Три опасных свидания





 

— Если Распутин нужен, — сказал Столыпин, — то, выходит, я больше не нужен! Кажется, мы уже дошли до конца веревки и теперь настало время заглянуть гадине прямо в ее глаза!

Накануне он вручил царю доклад о мерзостях Распутина и потребовал удаления варнака в необъятные сибирские дали. Император читать не стал.

— К чему вам порочить молитвенного человека?

— Молитвенного? — осатанел Столыпин. — Распутин таскает в банные номера статс‑дам и фрейлин, а попутно прихватывает с улиц и проституток.

Петербург небезгрешен! Это, конечно, так. Но знаменитые куртизанки Додо и МакДики представляются мне намного чище наших придворных дам… Их могу соблазнить я! Можете соблазнить вы! Но в баню с Гришкой они не побегут!

Ответ царя был совсем неожиданным:

— Петр Аркадьевич, я ведь все знаю! Но я знаю и то, что даже в условиях бани Распутин проповедует Священное писание. — Столыпинский доклад был им отвергнут. — Премьеру такой великой империи, как наша, не подобает заниматься коллекционированием сплетен. Вы бы лучше сами повидали Григория Ефимовича!..
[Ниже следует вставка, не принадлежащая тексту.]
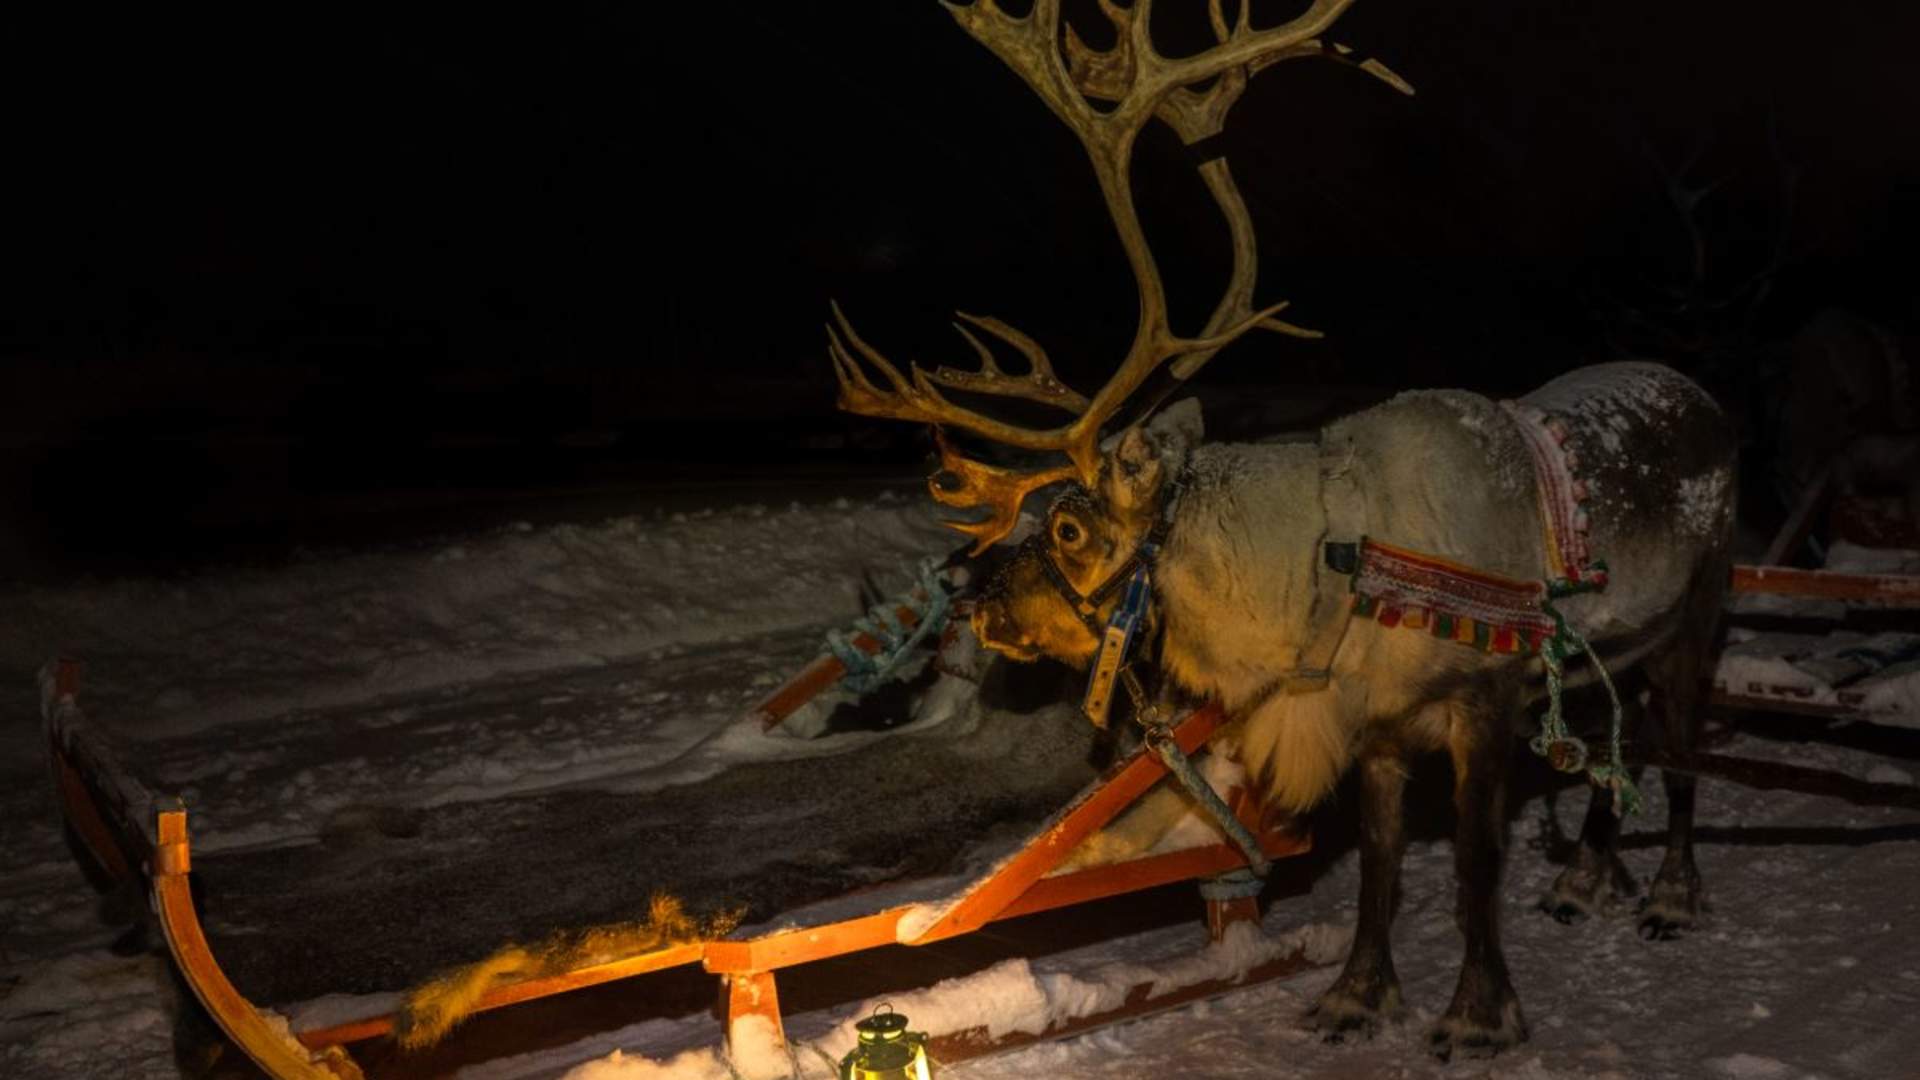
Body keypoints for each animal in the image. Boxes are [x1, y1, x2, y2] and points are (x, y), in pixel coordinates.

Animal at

Сидя в «желтом доме» МВД на Мойке, Столыпин решил исполнить совет царя и вызвал генерала Курлова.

— Павел Григорьич, я сейчас послал Оноприенко на Кирочную для доставки сюда главного гада империи. Человек я горячий и потому прошу вас при сем присутствовать. Сядьте за стол и читайте газетку, но в разговор не вмешивайтесь…

Было жарко. За раскрытыми окнами плавился раскаленный Петербург, шипели струи воды из брандспойтов дворников, обливавших горячие булыжники мостовых, по которым сухо и отчетливо громыхали колеса ломовых извозчиков.

В двери кабинета просунулась голова дежурного курьера Оноприенко.

— Дозволите ввести? — спросил он.

— Да. Пусть войдет или — точнее — вползет…

Об этом свидании сохранился рассказ самого Столыпина: «Распутин бегал по мне своими белесоватыми глазами, произносил загадочные и бессвязные изречения из Священного писания, как‑то необычно разводил руками, и я чувствовал, что во мне пробуждается непреодолимое отвращение к этой гадине… Но я понимал, что в этом человеке большая сила гипноза и что он производит на меня какое‑то довольно сильное, правда, отталкивающее, но все же моральное впечатление. Преодолев себя, я прикрикнул на него. Я сказал ему прямо, что на основании документальных данных он у меня в руках и я могу раздавить его в прах, предав суду по всей строгости закона, ввиду чего резко приказал ему НЕМЕДЛЕННО, БЕЗОТЛАГАТЕЛЬНО И ПРИТОМ ДОБРОВОЛЬНО ПОКИНУТЬ ПЕТЕРБУРГ, вернуться в свое село и больше здесь никогда не появляться…»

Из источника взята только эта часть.